Researchers at Brown University, in collaboration with an MIT research team, discovered a method of penetrating the blood-brain barrier (BBB) in mice and delivering medication to treat lethal tumors that are the cause of aggressive brain cancers. The study was published online in advance of the December issue of the Journal of Controlled Release.
According to a recent article featured in News Medical Life Science, the researchers were faced with a difficult task. They had to find a way to get larger amounts of drugs through the BBB and into the brain in order to effectively treat brain tumors.

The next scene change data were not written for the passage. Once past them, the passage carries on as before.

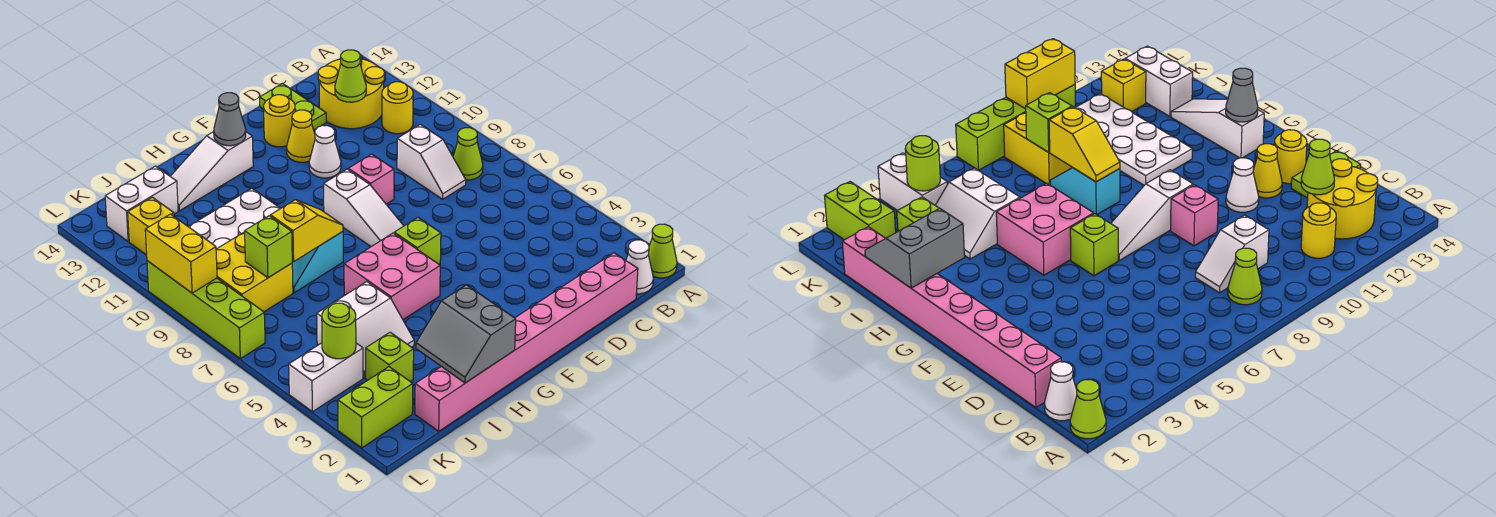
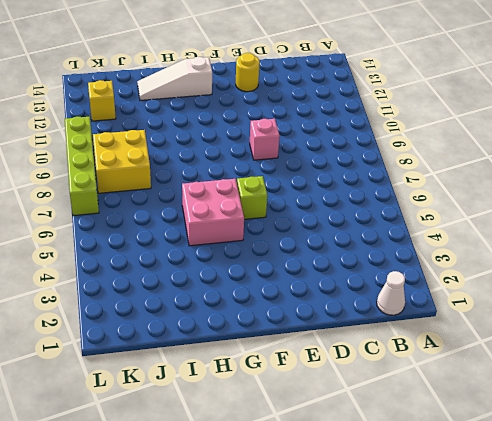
none -> lime 1x1 cone [649,224,677,278]
none -> lime 1x1 cone [453,128,483,180]
none -> yellow 1x1 round brick [382,82,413,134]
none -> yellow 2x2 round brick [318,55,384,129]

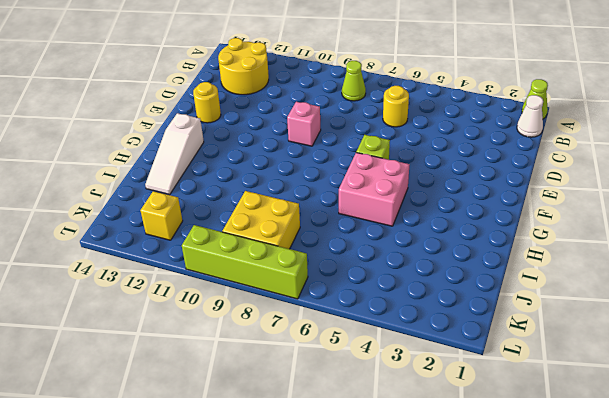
yellow 1x1 round brick [383,86,409,127] -> yellow 1x1 round brick moved to [382,82,413,134]
none -> pink 1x8 brick [415,253,638,431]
none -> white 1x2 slope [397,124,466,199]
none -> lime 1x2 plate [260,84,326,130]
none -> white 1x1 cone [309,125,341,178]

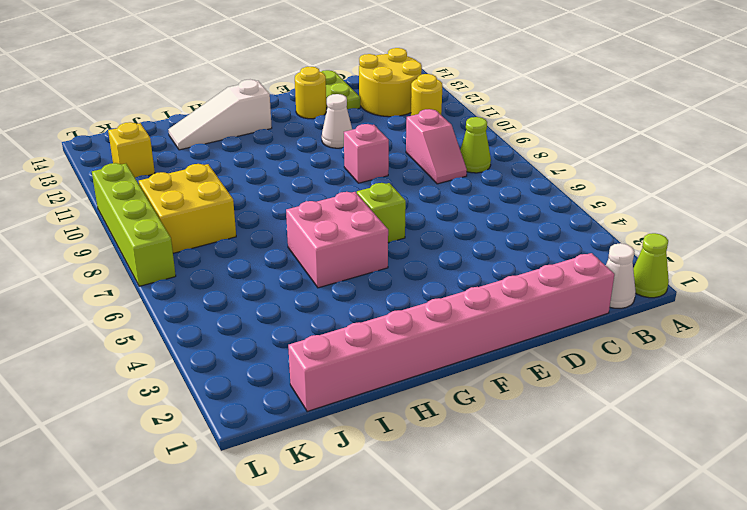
pink 1x2 slope [406,109,467,184] -> white 1x2 slope [397,124,466,199]
none -> yellow 1x1 cone [287,110,315,162]
none -> white 1x3 slope [324,169,403,247]
none -> cyan 1x2 slope [292,232,343,293]
none -> white 2x4 plate [188,188,281,249]

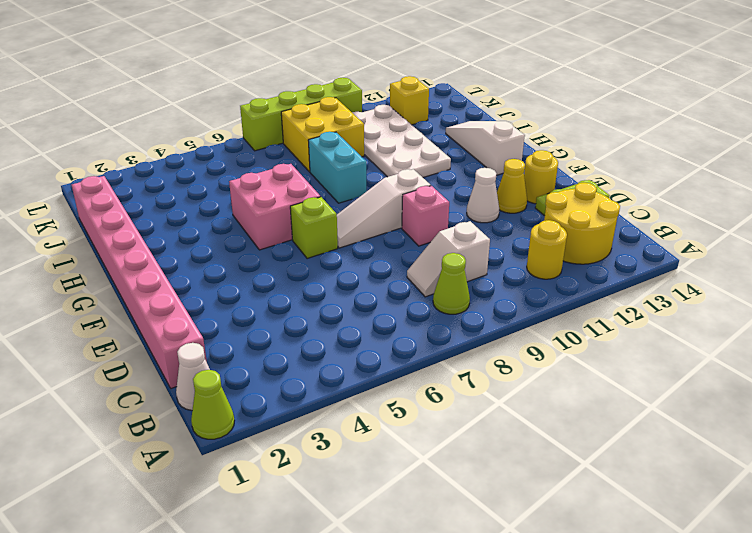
cyan 1x2 brick [308,132,367,203] -> cyan 1x2 slope [292,232,343,293]
none -> white 2x2 slope [317,282,414,378]
none -> lime 1x1 brick [366,332,414,382]
none -> white 1x2 brick [105,166,178,241]
none -> lime 1x2 brick [338,367,413,448]

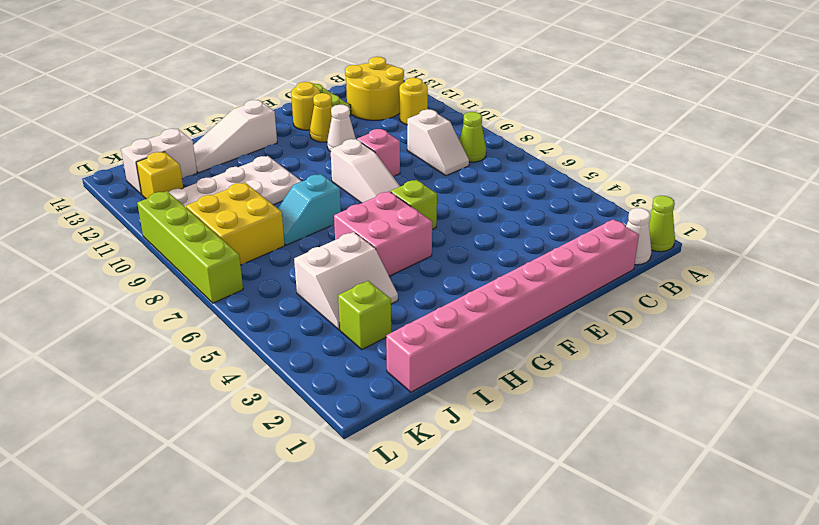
none -> lime 1x2 brick [338,367,413,448]
none -> white 1x2 brick [289,343,363,412]
none -> lime 1x1 cone [335,50,366,102]
none -> grey 1x1 cone [214,93,246,146]

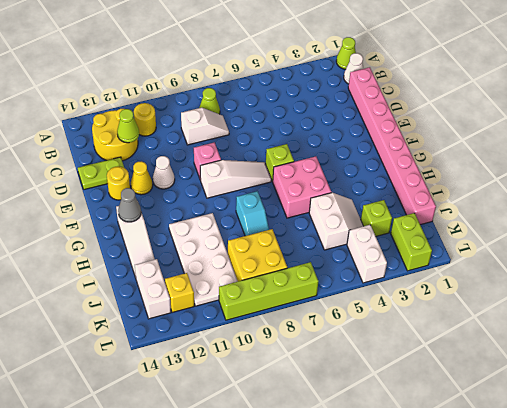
none -> grey 2x2 slope [416,285,516,383]
none -> yellow 1x2 slope [270,200,343,262]
none -> lime 1x1 brick [245,216,292,278]
none -> lime 1x1 round brick [322,303,356,359]

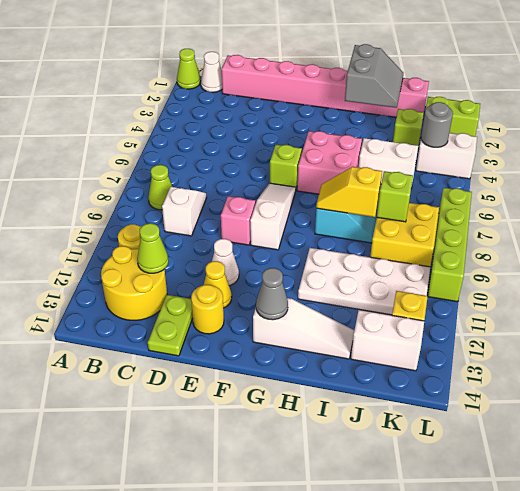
grey 1x1 round brick [421,102,453,147] -> lime 1x1 round brick [322,303,356,359]
none -> yellow 1x2 brick [145,214,217,293]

Sean Lawler, an associate pathology professor at Brown University, explained that in addition to enabling a drug to enter the brain, the researchers would have to deliver the drug to mice models in such high concentration that it could kill tumor cells.
About Brain Malignancies
Brain malignancies are the most difficult type of cancer to treat. They are also the most lethal. Glioblastoma, a highly aggressive cancer, is the most common. Patients usually survive about fifteen months after being diagnosed with the disease. Professor Lawler noted that over the last twenty years, there has not been significant progress in improving overall survival.
About the Blood Brain Barrier (BBB)
The BBB is composed of tissue and blood vessels that together protect harmful substances from entering the brain. That unfortunately includes anti-cancer drugs.
Drugs that have been effective in treating other cancers have had little impact on brain cancers due to the BBB.
The New Approach
A preclinical trial using mice with brain tumors tested a drug with a peptide against a drug with macrocyclic barrier-penetrating peptide (M13). The peptide is able to penetrate tissues as well as cross membranes
After conducting additional experiments to analyze drugs that could kill tumor cells without harming the mouse models, the team followed up with a treatment study.
In presenting an overview, Professor Lawler said that the peptide they used was able to move through the BBB and last longer within the body. The researchers hooked the peptide to one of the cancer drugs and tested it in glioblastoma mouse models. He referred to this as a significant step forward.
On a positive note, results of the study found that cell death associated with peptide M13 did not occur in healthy areas of the brain but mostly in tumor cells. The rate of overall survival in the mice who were treated with the M13 increased by fifty percent.
Professor Lawler commented that the researchers believe this finding brings a new approach to the treatment of people with lethal brain cancers. Researchers have produced a system that can deliver cancer drugs to the brain and extend survival.